This is a very different type of post from me, I know, but one that I feel is important for me to write. This is my first Valentines day being single in a very long time. I wasn’t sure how I’d feel, even though I haven’t been in a steady relationship for a while now.
In a word, I’m happy. I have been happy for a while now. There are benefits to a single life that I hadn’t foreseen. I feel that I have more freedom. I can do things in own time. I don’t have to worry or put certain pressures on myself. I can enjoy being alone without feeling guilty. I can enjoy long walks without worrying about limitations or write for hours without interruptions. There’s a lot of power in being alone, and learning to be happy with being alone.

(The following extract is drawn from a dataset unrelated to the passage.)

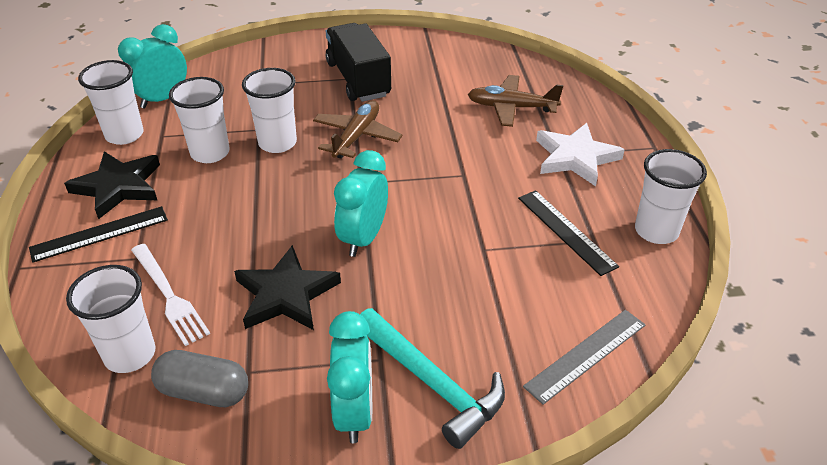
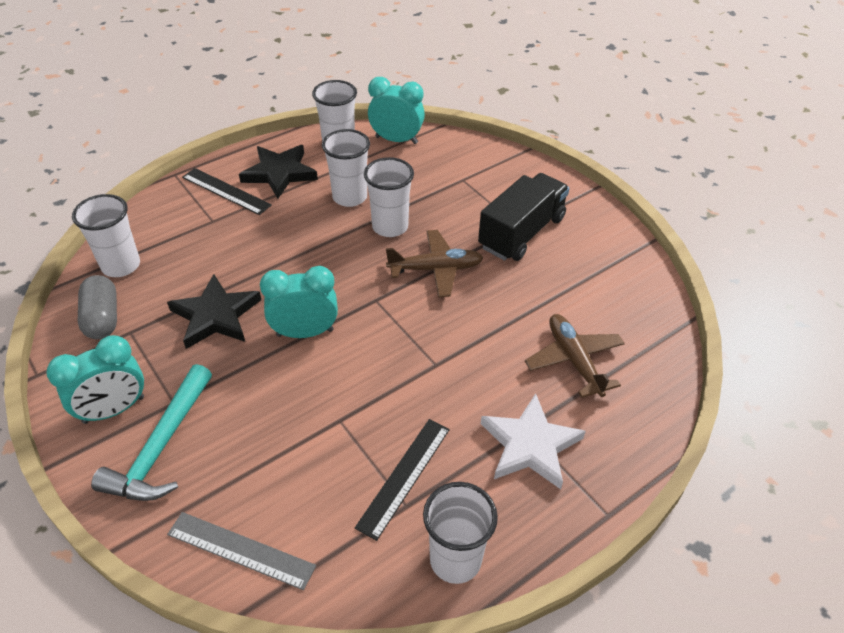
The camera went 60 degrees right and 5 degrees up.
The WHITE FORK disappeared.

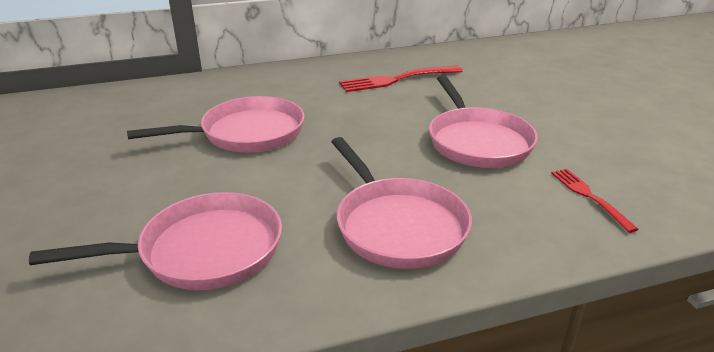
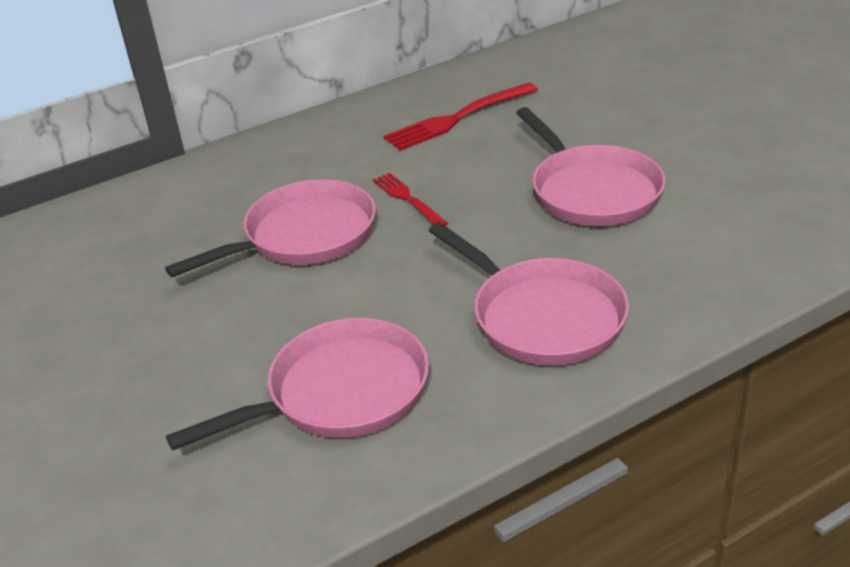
The camera went 10 degrees left and 5 degrees up.
The RED FORK (no. 2 from left in the first image) moved.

There’s a strength in not needing anyone around you.
I’ve always felt trapped. I guess it can be argued that it was the relationships I was in, perhaps? Was it the result of becoming stagnant or complacent? I easily get restless. I’m agitated when I get too close. I’m prone to self-sabotage, especially when something feels too good to be real. I guess it can be said that I haven’t found the right one, but then what does that mean? What would the significance be when I am already happy with what I have?
I was afraid of being alone at first, and I think it is that same fear that keeps so many people bound in toxic relationships. That’s probably why I’m writing this, just in case anyone needs to hear it. There’s a happy ending here. There’s no shame in that fear, we’re social creatures after all. We need people and contact and love, but trust me when I say that sometimes, from some of the people in our lives, it’s not worth it. Some people hold you back. Some people can put you down, without you realising. Some people aren’t worth your time or energy or love.
My most prominent realisation from being single; there are now fewer people in my life that I need to concern myself with. The result is having more energy and love for my passions. I have more energy and love for those people around me, my family and friends, and I can put my all into my goals. And I don’t have to worry if the other person in my life doesn’t agree with something that I want to do, or dislikes the people that I want to spend time with. It’s not that I have ever felt controlled – I haven’t. I have just forgone that extra cognition of “is this okay?”.
And now, with this new strength, I am content with whatever the future will bring. I am not afraid of being alone, so I will not seek for that one person. I already have that one love in my life, and that person is me. If someone would one day stumble upon me, then I will take my time to know their soul… because that is all that truly matters. I know my soul now, and it craves for nothing other than happiness. I have learned that I can be content in my existence and I can be happy in being perfectly imperfect. I have learned the power in being single.